Activity —
Down to the last character, write out the records below.

________

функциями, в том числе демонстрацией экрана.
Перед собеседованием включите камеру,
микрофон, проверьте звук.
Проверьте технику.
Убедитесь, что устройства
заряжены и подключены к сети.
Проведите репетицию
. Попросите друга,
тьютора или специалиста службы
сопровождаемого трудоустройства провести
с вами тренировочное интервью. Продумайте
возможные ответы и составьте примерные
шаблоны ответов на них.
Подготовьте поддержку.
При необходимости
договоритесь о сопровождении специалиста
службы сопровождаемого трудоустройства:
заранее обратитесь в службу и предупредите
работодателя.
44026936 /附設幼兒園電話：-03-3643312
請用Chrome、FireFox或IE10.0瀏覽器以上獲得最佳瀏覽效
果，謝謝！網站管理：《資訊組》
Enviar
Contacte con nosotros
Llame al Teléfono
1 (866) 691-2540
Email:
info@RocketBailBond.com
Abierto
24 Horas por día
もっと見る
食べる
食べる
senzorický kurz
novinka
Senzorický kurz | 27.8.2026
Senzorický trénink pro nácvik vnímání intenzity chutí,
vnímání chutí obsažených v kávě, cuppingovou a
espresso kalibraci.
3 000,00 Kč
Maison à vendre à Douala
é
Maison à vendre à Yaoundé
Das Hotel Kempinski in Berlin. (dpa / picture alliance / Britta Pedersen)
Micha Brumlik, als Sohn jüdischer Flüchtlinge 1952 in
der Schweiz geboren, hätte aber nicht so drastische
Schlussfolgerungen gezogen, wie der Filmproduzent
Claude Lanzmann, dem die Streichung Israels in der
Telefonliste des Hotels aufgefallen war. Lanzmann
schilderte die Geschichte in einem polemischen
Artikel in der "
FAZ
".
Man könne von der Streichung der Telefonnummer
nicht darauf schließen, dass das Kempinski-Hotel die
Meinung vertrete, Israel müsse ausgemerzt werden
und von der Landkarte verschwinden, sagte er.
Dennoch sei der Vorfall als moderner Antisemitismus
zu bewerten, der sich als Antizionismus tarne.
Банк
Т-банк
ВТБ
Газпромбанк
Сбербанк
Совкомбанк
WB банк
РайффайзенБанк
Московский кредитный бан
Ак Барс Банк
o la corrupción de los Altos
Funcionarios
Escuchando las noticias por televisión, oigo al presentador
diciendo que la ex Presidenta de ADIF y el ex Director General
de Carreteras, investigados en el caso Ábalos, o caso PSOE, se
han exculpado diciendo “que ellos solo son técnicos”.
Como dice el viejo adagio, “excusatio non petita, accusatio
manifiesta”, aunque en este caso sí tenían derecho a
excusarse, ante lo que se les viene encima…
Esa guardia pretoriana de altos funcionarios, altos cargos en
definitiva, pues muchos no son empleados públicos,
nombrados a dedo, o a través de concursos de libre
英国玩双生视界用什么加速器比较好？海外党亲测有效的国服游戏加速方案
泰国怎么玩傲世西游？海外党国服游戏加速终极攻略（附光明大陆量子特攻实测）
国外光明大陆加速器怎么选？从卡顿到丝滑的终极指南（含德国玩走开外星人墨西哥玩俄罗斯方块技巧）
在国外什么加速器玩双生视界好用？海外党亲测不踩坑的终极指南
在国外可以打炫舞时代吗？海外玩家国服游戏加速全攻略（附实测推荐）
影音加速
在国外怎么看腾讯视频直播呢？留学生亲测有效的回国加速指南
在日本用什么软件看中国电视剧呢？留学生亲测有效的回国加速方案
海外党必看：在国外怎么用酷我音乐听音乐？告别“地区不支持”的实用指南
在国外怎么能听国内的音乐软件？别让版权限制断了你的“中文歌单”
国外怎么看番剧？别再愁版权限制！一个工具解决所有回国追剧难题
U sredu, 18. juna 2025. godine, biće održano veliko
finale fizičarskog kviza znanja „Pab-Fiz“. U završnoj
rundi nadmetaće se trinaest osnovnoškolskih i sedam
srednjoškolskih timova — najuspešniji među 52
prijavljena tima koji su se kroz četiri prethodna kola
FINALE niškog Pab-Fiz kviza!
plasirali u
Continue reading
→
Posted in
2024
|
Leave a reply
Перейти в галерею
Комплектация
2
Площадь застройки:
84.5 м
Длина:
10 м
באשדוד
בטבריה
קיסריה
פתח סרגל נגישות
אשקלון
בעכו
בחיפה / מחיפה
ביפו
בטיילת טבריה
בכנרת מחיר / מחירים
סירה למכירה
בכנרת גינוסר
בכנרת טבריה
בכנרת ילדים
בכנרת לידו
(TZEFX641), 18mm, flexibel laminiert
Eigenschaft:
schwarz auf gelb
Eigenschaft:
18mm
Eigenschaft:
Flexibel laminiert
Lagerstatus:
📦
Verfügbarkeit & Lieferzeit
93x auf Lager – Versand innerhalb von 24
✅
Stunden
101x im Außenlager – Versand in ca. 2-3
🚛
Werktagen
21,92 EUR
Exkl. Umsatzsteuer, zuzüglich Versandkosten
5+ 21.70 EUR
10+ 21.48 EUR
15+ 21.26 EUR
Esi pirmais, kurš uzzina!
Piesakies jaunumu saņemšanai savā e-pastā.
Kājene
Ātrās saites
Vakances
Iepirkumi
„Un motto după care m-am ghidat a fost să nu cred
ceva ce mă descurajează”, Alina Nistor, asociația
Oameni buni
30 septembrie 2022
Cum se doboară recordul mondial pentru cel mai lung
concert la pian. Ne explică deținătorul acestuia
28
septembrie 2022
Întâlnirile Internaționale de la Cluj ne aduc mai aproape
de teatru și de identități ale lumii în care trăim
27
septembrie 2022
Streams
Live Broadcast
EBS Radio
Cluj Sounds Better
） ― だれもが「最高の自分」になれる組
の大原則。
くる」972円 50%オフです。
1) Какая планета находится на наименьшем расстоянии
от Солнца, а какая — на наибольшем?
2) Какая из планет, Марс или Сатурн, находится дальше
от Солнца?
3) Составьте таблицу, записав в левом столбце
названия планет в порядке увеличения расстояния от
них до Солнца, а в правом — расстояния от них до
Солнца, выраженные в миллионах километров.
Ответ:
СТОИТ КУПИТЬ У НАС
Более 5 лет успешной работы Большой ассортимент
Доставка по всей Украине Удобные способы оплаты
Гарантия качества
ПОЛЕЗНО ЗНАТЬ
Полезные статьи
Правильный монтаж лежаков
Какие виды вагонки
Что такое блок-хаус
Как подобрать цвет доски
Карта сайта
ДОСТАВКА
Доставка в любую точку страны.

________

Solution for this exercise —
функциями, в том числе демонстрацией экрана.
Перед собеседованием включите камеру,
микрофон, проверьте звук.
Проверьте технику.
Убедитесь, что устройства
заряжены и подключены к сети.
Проведите репетицию
. Попросите друга,
тьютора или специалиста службы
сопровождаемого трудоустройства провести
с вами тренировочное интервью. Продумайте
возможные ответы и составьте примерные
шаблоны ответов на них.
Подготовьте поддержку.
При необходимости
договоритесь о сопровождении специалиста
службы сопровождаемого трудоустройства:
заранее обратитесь в службу и предупредите
работодателя.
44026936 /附設幼兒園電話：-03-3643312
請用Chrome、FireFox或IE10.0瀏覽器以上獲得最佳瀏覽效
果，謝謝！網站管理：《資訊組》
Enviar
Contacte con nosotros
Llame al Teléfono
1 (866) 691-2540
Email:
info@RocketBailBond.com
Abierto
24 Horas por día
もっと見る
食べる
食べる
senzorický kurz
novinka
Senzorický kurz | 27.8.2026
Senzorický trénink pro nácvik vnímání intenzity chutí,
vnímání chutí obsažených v kávě, cuppingovou a
espresso kalibraci.
3 000,00 Kč
Maison à vendre à Douala
é
Maison à vendre à Yaoundé
Das Hotel Kempinski in Berlin. (dpa / picture alliance / Britta Pedersen)
Micha Brumlik, als Sohn jüdischer Flüchtlinge 1952 in
der Schweiz geboren, hätte aber nicht so drastische
Schlussfolgerungen gezogen, wie der Filmproduzent
Claude Lanzmann, dem die Streichung Israels in der
Telefonliste des Hotels aufgefallen war. Lanzmann
schilderte die Geschichte in einem polemischen
Artikel in der "
FAZ
".
Man könne von der Streichung der Telefonnummer
nicht darauf schließen, dass das Kempinski-Hotel die
Meinung vertrete, Israel müsse ausgemerzt werden
und von der Landkarte verschwinden, sagte er.
Dennoch sei der Vorfall als moderner Antisemitismus
zu bewerten, der sich als Antizionismus tarne.
Банк
Т-банк
ВТБ
Газпромбанк
Сбербанк
Совкомбанк
WB банк
РайффайзенБанк
Московский кредитный бан
Ак Барс Банк
o la corrupción de los Altos
Funcionarios
Escuchando las noticias por televisión, oigo al presentador
diciendo que la ex Presidenta de ADIF y el ex Director General
de Carreteras, investigados en el caso Ábalos, o caso PSOE, se
han exculpado diciendo “que ellos solo son técnicos”.
Como dice el viejo adagio, “excusatio non petita, accusatio
manifiesta”, aunque en este caso sí tenían derecho a
excusarse, ante lo que se les viene encima…
Esa guardia pretoriana de altos funcionarios, altos cargos en
definitiva, pues muchos no son empleados públicos,
nombrados a dedo, o a través de concursos de libre
英国玩双生视界用什么加速器比较好？海外党亲测有效的国服游戏加速方案
泰国怎么玩傲世西游？海外党国服游戏加速终极攻略（附光明大陆量子特攻实测）
国外光明大陆加速器怎么选？从卡顿到丝滑的终极指南（含德国玩走开外星人墨西哥玩俄罗斯方块技巧）
在国外什么加速器玩双生视界好用？海外党亲测不踩坑的终极指南
在国外可以打炫舞时代吗？海外玩家国服游戏加速全攻略（附实测推荐）
影音加速
在国外怎么看腾讯视频直播呢？留学生亲测有效的回国加速指南
在日本用什么软件看中国电视剧呢？留学生亲测有效的回国加速方案
海外党必看：在国外怎么用酷我音乐听音乐？告别“地区不支持”的实用指南
在国外怎么能听国内的音乐软件？别让版权限制断了你的“中文歌单”
国外怎么看番剧？别再愁版权限制！一个工具解决所有回国追剧难题
U sredu, 18. juna 2025. godine, biće održano veliko
finale fizičarskog kviza znanja „Pab-Fiz“. U završnoj
rundi nadmetaće se trinaest osnovnoškolskih i sedam
srednjoškolskih timova — najuspešniji među 52
prijavljena tima koji su se kroz četiri prethodna kola
FINALE niškog Pab-Fiz kviza!
plasirali u
Continue reading
→
Posted in
2024
|
Leave a reply
Перейти в галерею
Комплектация
2
Площадь застройки:
84.5 м
Длина:
10 м
באשדוד
בטבריה
קיסריה
פתח סרגל נגישות
אשקלון
בעכו
בחיפה / מחיפה
ביפו
בטיילת טבריה
בכנרת מחיר / מחירים
סירה למכירה
בכנרת גינוסר
בכנרת טבריה
בכנרת ילדים
בכנרת לידו
(TZEFX641), 18mm, flexibel laminiert
Eigenschaft:
schwarz auf gelb
Eigenschaft:
18mm
Eigenschaft:
Flexibel laminiert
Lagerstatus:
📦
Verfügbarkeit & Lieferzeit
93x auf Lager – Versand innerhalb von 24
✅
Stunden
101x im Außenlager – Versand in ca. 2-3
🚛
Werktagen
21,92 EUR
Exkl. Umsatzsteuer, zuzüglich Versandkosten
5+ 21.70 EUR
10+ 21.48 EUR
15+ 21.26 EUR
Esi pirmais, kurš uzzina!
Piesakies jaunumu saņemšanai savā e-pastā.
Kājene
Ātrās saites
Vakances
Iepirkumi
„Un motto după care m-am ghidat a fost să nu cred
ceva ce mă descurajează”, Alina Nistor, asociația
Oameni buni
30 septembrie 2022
Cum se doboară recordul mondial pentru cel mai lung
concert la pian. Ne explică deținătorul acestuia
28
septembrie 2022
Întâlnirile Internaționale de la Cluj ne aduc mai aproape
de teatru și de identități ale lumii în care trăim
27
septembrie 2022
Streams
Live Broadcast
EBS Radio
Cluj Sounds Better
） ― だれもが「最高の自分」になれる組
の大原則。
くる」972円 50%オフです。
1) Какая планета находится на наименьшем расстоянии
от Солнца, а какая — на наибольшем?
2) Какая из планет, Марс или Сатурн, находится дальше
от Солнца?
3) Составьте таблицу, записав в левом столбце
названия планет в порядке увеличения расстояния от
них до Солнца, а в правом — расстояния от них до
Солнца, выраженные в миллионах километров.
Ответ:
СТОИТ КУПИТЬ У НАС
Более 5 лет успешной работы Большой ассортимент
Доставка по всей Украине Удобные способы оплаты
Гарантия качества
ПОЛЕЗНО ЗНАТЬ
Полезные статьи
Правильный монтаж лежаков
Какие виды вагонки
Что такое блок-хаус
Как подобрать цвет доски
Карта сайта
ДОСТАВКА
Доставка в любую точку страны.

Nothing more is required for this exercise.